Это было почетно, это было приятно. Приятно чувствовать себя сильным, догадливым, сообразительным, приятно побеждать в споре, приятно, что рядом с тобой, спина к спине, стоят твои товарищи, команда победителей: чернокожий Линкольн, желтокожий Ли Сын, густобровая Венера. И ты с ними — итант, талант.
* * *
Рассказываю, и сам себя я ловлю на слове: не расхвастался ли, не преувеличиваю ли успехи, саморекламой не занимаюсь ли? Этакие мы универсалы, всезнайки, все можем, все видим.
Нет, конечно, не знаем мы все на свете, мы только соображаем быстрее, а специалисты в каждой области знают больше нас, и потому, как правило, при первом разговоре мы пасуем: то-то они знают давным-давно, а то-то мы неправильно толкуем, не получится, как мы предлагаем. В лучшем случае мы быстро сообразили то, что им давно известно.
Но в дальнейшем вступает в дело еще одно наше качество. Специалисты твердо знают положение в своей науке, знают по принципу «да — нет»: это можно, а это нельзя. Но мы-то видим поток. И мы знаем, помним, что движение побеждает всегда, никакая плотина не остановит реки, вода либо перельется, либо просочится, либо размоет, либо проточит, либо найдет другое русло. Этим мы и занимаемся: оцениваем высоту плотины, ищем другое русло, не в этой науке, не в этой отрасли. Мы ищем, а специалисты давно знают, что ничего не выйдет… У их учителей не выходило… но с той поры столько воды утекло.

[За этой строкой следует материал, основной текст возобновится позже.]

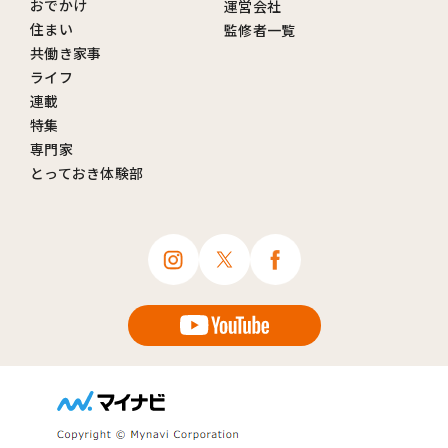
おでかけ
運営会社
住まい
監修者一覧
共働き家事
ライフ
連載
特集
専門家
とっておき体験部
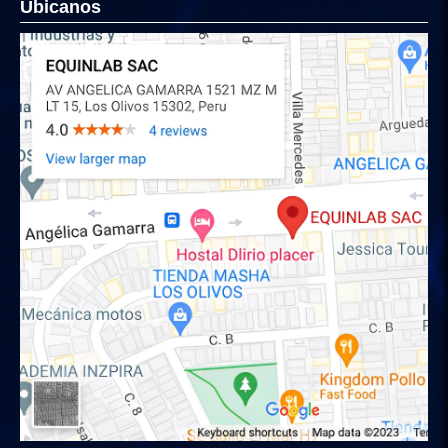
Ubicanos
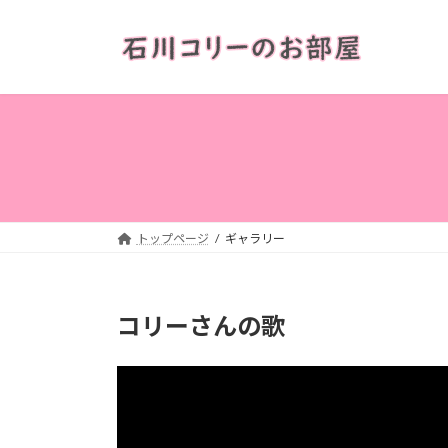
コ
ナ
ン
ビ
テ
ゲ
ン
ー
ツ
シ
へ
ョ
ス
ン
キ
に
ッ
移
プ
動
トップページ
ギャラリー
コリーさんの歌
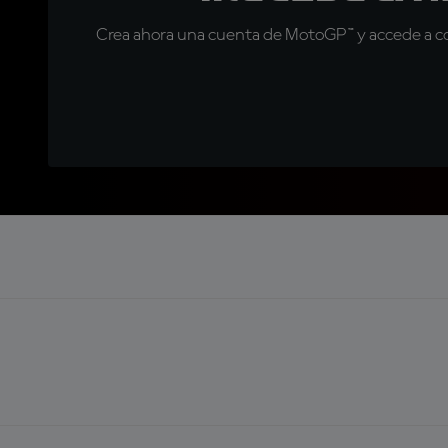
Crea ahora una cuenta de MotoGP™ y accede a con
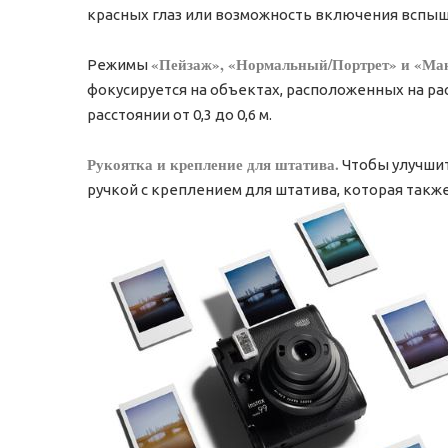
красных глаз или возможность включения вспыш
«Пейзаж», «Нормальный/Портрет» и «Ма
Режимы
фокусируется на объектах, расположенных на ра
расстоянии от 0,3 до 0,6 м.
Рукоятка и крепление для штатива.
Чтобы улучшит
ручкой с креплением для штатива, которая также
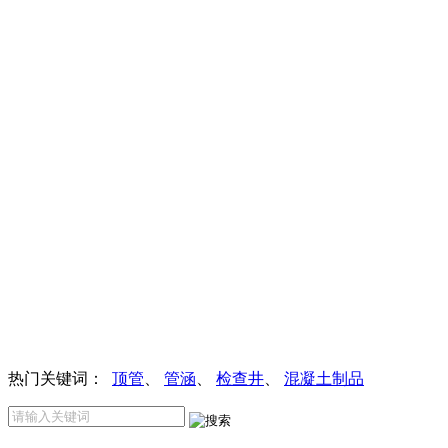
热门关键词：
顶管
、
管涵
、
检查井
、
混凝土制品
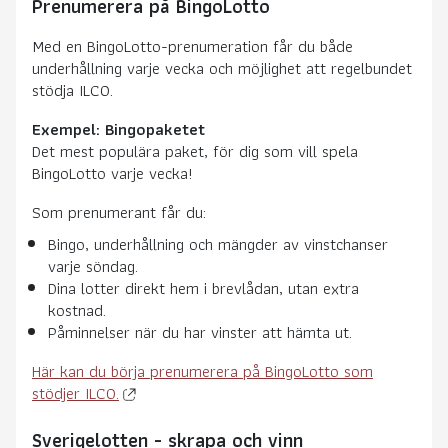
Prenumerera på BingoLotto
Med en BingoLotto-prenumeration får du både
underhållning varje vecka och möjlighet att regelbundet
stödja ILCO.
Exempel: Bingopaketet
Det mest populära paket, för dig som vill spela
BingoLotto varje vecka!
Som prenumerant får du:
Bingo, underhållning och mängder av vinstchanser
varje söndag.
Dina lotter direkt hem i brevlådan, utan extra
kostnad.
Påminnelser när du har vinster att hämta ut.
Här kan du börja prenumerera på BingoLotto som
stödjer ILCO.
Sverigelotten - skrapa och vinn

И слышим: «Да, в этом что-то есть».
Еще и так скажу, совсем просто: разные есть дела на свете; в одном важнее знание, в другом — сообразительность. Мы — специалисты по сообразительности. Это не наша заслуга, мы итанты — мы искусственные. Но сообразительность нам дана, использовать ее приятно.
И увлекательно.
Лично я доволен, что стал итантом. Думаю, что в законы планеты стоит добавить параграф: «Каждый имеет право на талант».